▸ Exercise details
Write out, word for word, all the text in the material below, and leave the pictures out of your answer.

▸ Data for analysis
⁂

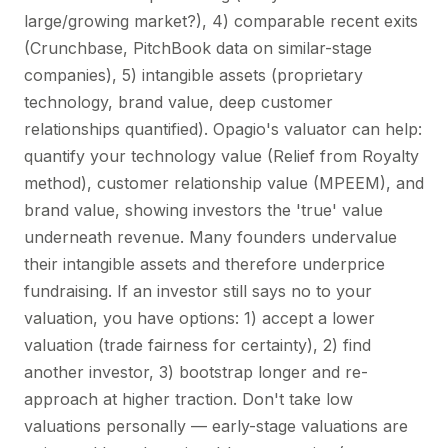
large/growing market?), 4) comparable recent exits
(Crunchbase, PitchBook data on similar-stage
companies), 5) intangible assets (proprietary
technology, brand value, deep customer
relationships quantified). Opagio's valuator can help:
quantify your technology value (Relief from Royalty
method), customer relationship value (MPEEM), and
brand value, showing investors the 'true' value
underneath revenue. Many founders undervalue
their intangible assets and therefore underprice
fundraising. If an investor still says no to your
valuation, you have options: 1) accept a lower
valuation (trade fairness for certainty), 2) find
another investor, 3) bootstrap longer and re-
approach at higher traction. Don't take low
valuations personally — early-stage valuations are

⁂

▸ Worked solution
large/growing market?), 4) comparable recent exits
(Crunchbase, PitchBook data on similar-stage
companies), 5) intangible assets (proprietary
technology, brand value, deep customer
relationships quantified). Opagio's valuator can help:
quantify your technology value (Relief from Royalty
method), customer relationship value (MPEEM), and
brand value, showing investors the 'true' value
underneath revenue. Many founders undervalue
their intangible assets and therefore underprice
fundraising. If an investor still says no to your
valuation, you have options: 1) accept a lower
valuation (trade fairness for certainty), 2) find
another investor, 3) bootstrap longer and re-
approach at higher traction. Don't take low
valuations personally — early-stage valuations are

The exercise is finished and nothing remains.